From the items below, extract every line that contains the string "data". Case counts.

=== Records for this task ===

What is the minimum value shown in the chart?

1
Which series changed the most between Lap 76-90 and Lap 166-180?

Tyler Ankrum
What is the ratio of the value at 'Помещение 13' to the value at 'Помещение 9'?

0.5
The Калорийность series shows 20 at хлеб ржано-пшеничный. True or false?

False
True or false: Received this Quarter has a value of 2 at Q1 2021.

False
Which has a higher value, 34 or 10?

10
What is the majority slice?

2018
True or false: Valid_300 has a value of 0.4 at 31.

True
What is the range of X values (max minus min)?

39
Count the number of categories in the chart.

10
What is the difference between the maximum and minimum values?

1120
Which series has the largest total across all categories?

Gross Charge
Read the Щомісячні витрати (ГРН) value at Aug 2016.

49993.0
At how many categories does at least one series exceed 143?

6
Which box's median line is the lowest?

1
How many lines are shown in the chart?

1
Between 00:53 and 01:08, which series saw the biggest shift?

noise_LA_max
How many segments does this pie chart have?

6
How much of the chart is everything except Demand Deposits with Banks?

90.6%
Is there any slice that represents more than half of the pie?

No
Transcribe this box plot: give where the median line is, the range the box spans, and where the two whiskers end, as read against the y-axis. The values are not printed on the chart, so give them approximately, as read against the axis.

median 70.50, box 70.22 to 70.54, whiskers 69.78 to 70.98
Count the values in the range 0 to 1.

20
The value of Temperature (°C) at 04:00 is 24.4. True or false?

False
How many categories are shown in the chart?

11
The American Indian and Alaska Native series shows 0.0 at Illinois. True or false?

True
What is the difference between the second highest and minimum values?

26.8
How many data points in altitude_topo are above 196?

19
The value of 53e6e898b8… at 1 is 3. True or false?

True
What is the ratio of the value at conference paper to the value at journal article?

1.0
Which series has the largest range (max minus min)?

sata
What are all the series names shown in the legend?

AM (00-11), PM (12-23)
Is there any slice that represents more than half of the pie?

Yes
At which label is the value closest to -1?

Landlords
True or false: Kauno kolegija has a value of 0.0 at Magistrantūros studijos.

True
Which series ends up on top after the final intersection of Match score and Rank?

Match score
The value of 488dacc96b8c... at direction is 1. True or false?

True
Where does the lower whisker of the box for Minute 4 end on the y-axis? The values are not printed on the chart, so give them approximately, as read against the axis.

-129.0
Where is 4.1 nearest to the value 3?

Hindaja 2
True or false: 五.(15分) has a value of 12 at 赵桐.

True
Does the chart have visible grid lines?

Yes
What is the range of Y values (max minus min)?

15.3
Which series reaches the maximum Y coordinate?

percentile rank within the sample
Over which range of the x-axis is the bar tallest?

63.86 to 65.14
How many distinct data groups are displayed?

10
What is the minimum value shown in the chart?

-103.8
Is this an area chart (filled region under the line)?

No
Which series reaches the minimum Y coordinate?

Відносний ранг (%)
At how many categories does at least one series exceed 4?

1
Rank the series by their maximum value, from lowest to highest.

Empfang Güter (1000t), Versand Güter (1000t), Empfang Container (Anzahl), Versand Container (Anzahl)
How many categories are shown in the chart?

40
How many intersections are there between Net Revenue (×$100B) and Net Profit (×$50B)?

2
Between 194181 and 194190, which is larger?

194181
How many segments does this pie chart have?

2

===

* Written solution *
How many data points in altitude_topo are above 196?
How many distinct data groups are displayed?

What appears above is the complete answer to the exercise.